De vijfde dag kwam het hoofd van de Simeonieten, Selumiël, de zoon van Surisaddai. Zijn gave bestond uit een zilveren schotel die honderddertig sjekel woog, volgens het ijkgewicht van het heiligdom, en een zilveren offerschaal van zeventig sjekel, beide gevuld met tarwebloem vermengd met olijfolie, bestemd voor een graanoffer; een gouden schaal van tien sjekel, gevuld met reukwerk; een jonge stier, een volwassen ram en een eenjarige ram als brandoffer; een bok als reinigingsoffer, en twee runderen, vijf volwassen rammen, vijf bokken en vijf eenjarige rammen als vredeoffer. Dat was het geschenk van Selumiël, de zoon van Surisaddai.
De zesde dag kwam het hoofd van de Gadieten, Eljasaf, de zoon van Deüel. Zijn gave bestond uit een zilveren schotel die honderddertig sjekel woog, volgens het ijkgewicht van het heiligdom, en een zilveren offerschaal van zeventig sjekel, beide gevuld met tarwebloem vermengd met olijfolie, bestemd voor een graanoffer; een gouden schaal van tien sjekel, gevuld met reukwerk; een jonge stier, een volwassen ram en een eenjarige ram als brandoffer; een bok als reinigingsoffer, en twee runderen, vijf volwassen rammen, vijf bokken en vijf eenjarige rammen als vredeoffer. Dat was het geschenk van Eljasaf, de zoon van Deüel.

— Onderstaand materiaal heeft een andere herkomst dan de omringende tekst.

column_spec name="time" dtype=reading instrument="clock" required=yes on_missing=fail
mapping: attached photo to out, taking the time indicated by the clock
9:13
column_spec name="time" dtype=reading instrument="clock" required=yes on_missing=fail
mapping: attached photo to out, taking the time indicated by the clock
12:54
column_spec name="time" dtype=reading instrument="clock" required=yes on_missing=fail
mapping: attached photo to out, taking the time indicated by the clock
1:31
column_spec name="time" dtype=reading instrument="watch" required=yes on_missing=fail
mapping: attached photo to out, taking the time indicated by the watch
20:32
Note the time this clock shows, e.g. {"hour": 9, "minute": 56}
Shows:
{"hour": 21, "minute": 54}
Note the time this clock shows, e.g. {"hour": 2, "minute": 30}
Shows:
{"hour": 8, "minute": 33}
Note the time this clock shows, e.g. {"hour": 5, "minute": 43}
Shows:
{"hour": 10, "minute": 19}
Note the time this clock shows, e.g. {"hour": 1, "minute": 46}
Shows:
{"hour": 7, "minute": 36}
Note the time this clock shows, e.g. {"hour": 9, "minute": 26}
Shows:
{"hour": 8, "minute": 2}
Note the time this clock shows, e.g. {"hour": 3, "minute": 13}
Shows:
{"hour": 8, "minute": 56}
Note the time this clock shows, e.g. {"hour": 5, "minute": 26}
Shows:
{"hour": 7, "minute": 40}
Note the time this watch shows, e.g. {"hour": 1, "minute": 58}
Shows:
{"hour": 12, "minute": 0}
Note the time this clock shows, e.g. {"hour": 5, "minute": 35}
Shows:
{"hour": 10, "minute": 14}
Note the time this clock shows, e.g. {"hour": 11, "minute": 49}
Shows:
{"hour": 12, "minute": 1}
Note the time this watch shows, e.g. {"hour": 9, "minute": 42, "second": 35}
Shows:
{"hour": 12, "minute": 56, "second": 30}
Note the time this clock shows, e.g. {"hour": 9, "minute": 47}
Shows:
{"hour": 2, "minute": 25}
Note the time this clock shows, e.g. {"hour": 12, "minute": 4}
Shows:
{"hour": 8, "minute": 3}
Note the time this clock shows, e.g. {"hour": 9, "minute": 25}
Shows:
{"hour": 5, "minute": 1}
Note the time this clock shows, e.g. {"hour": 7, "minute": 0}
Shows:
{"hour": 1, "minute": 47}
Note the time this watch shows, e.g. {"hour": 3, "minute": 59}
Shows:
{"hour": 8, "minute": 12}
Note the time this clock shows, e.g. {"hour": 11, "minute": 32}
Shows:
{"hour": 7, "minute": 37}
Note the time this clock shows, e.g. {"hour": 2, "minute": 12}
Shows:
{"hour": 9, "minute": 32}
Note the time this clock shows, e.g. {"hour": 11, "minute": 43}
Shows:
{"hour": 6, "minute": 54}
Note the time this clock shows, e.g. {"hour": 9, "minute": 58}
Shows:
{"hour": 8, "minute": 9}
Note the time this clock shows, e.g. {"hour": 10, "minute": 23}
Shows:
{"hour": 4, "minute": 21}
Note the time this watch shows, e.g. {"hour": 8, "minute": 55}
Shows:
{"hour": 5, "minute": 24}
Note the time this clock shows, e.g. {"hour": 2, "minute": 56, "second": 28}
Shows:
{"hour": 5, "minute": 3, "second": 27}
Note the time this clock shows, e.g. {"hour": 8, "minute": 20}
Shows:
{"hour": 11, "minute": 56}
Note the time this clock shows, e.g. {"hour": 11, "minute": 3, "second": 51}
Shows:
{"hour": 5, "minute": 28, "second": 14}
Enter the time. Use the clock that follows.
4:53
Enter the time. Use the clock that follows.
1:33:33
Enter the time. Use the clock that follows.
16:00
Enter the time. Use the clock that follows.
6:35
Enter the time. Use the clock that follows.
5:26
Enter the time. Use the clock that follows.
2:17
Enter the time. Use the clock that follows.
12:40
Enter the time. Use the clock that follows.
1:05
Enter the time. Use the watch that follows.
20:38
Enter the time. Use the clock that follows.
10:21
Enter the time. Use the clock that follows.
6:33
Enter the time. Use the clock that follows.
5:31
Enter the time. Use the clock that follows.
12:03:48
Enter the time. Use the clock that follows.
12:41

De zevende dag kwam het hoofd van de Efraïmieten, Elisama, de zoon van Ammihud. Zijn gave bestond uit een zilveren schotel die honderddertig sjekel woog, volgens het ijkgewicht van het heiligdom, en een zilveren offerschaal van zeventig sjekel, beide gevuld met tarwebloem vermengd met olijfolie, bestemd voor een graanoffer; een gouden schaal van tien sjekel, gevuld met reukwerk; een jonge stier, een volwassen ram en een eenjarige ram als brandoffer; een bok als reinigingsoffer, en twee runderen, vijf volwassen rammen, vijf bokken en vijf eenjarige rammen als vredeoffer. Dat was het geschenk van Elisama, de zoon van Ammihud.